--- GIVEN DATA ---
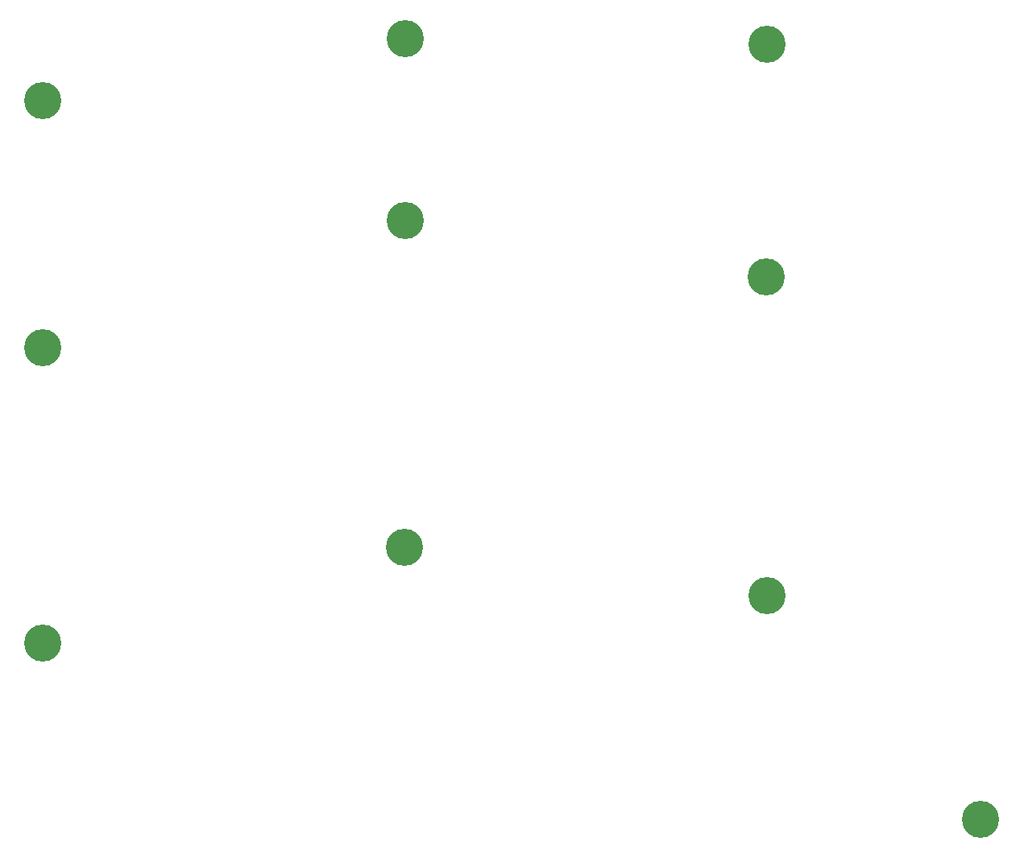
<source format=gbr>
%TF.GenerationSoftware,KiCad,Pcbnew,8.0.5-8.0.5-0~ubuntu20.04.1*%
%TF.CreationDate,2024-10-07T16:44:29+02:00*%
%TF.ProjectId,switchplate,73776974-6368-4706-9c61-74652e6b6963,v1.0.0*%
%TF.SameCoordinates,Original*%
%TF.FileFunction,Soldermask,Top*%
%TF.FilePolarity,Negative*%
%FSLAX46Y46*%
G04 Gerber Fmt 4.6, Leading zero omitted, Abs format (unit mm)*
G04 Created by KiCad (PCBNEW 8.0.5-8.0.5-0~ubuntu20.04.1) date 2024-10-07 16:44:29*
%MOMM*%
%LPD*%
G01*
G04 APERTURE LIST*
%ADD10C,3.900000*%
G04 APERTURE END LIST*
D10*
%TO.C,H1*%
X185550000Y-89000000D03*
%TD*%
%TO.C,H2*%
X109450000Y-95000000D03*
%TD*%
%TO.C,H3*%
X109450000Y-152000000D03*
%TD*%
%TO.C,H4*%
X185550000Y-147000000D03*
%TD*%
%TO.C,H5*%
X147550000Y-107550000D03*
%TD*%
%TO.C,H6*%
X147450000Y-142000000D03*
%TD*%
%TO.C,H7*%
X208012759Y-170538758D03*
%TD*%
%TO.C,H8*%
X109450000Y-120920000D03*
%TD*%
%TO.C,H9*%
X147550000Y-88450000D03*
%TD*%
%TO.C,H10*%
X185450000Y-113550000D03*
%TD*%
M02*

</source>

--- INSTRUCTIONS FOR THE TASK ---
From the first line to the last, copy the records above exactly and leave out the pictures.

--- ANSWER SPACE ---
<source format=gbr>
%TF.GenerationSoftware,KiCad,Pcbnew,8.0.5-8.0.5-0~ubuntu20.04.1*%
%TF.CreationDate,2024-10-07T16:44:29+02:00*%
%TF.ProjectId,switchplate,73776974-6368-4706-9c61-74652e6b6963,v1.0.0*%
%TF.SameCoordinates,Original*%
%TF.FileFunction,Soldermask,Top*%
%TF.FilePolarity,Negative*%
%FSLAX46Y46*%
G04 Gerber Fmt 4.6, Leading zero omitted, Abs format (unit mm)*
G04 Created by KiCad (PCBNEW 8.0.5-8.0.5-0~ubuntu20.04.1) date 2024-10-07 16:44:29*
%MOMM*%
%LPD*%
G01*
G04 APERTURE LIST*
%ADD10C,3.900000*%
G04 APERTURE END LIST*
D10*
%TO.C,H1*%
X185550000Y-89000000D03*
%TD*%
%TO.C,H2*%
X109450000Y-95000000D03*
%TD*%
%TO.C,H3*%
X109450000Y-152000000D03*
%TD*%
%TO.C,H4*%
X185550000Y-147000000D03*
%TD*%
%TO.C,H5*%
X147550000Y-107550000D03*
%TD*%
%TO.C,H6*%
X147450000Y-142000000D03*
%TD*%
%TO.C,H7*%
X208012759Y-170538758D03*
%TD*%
%TO.C,H8*%
X109450000Y-120920000D03*
%TD*%
%TO.C,H9*%
X147550000Y-88450000D03*
%TD*%
%TO.C,H10*%
X185450000Y-113550000D03*
%TD*%
M02*

</source>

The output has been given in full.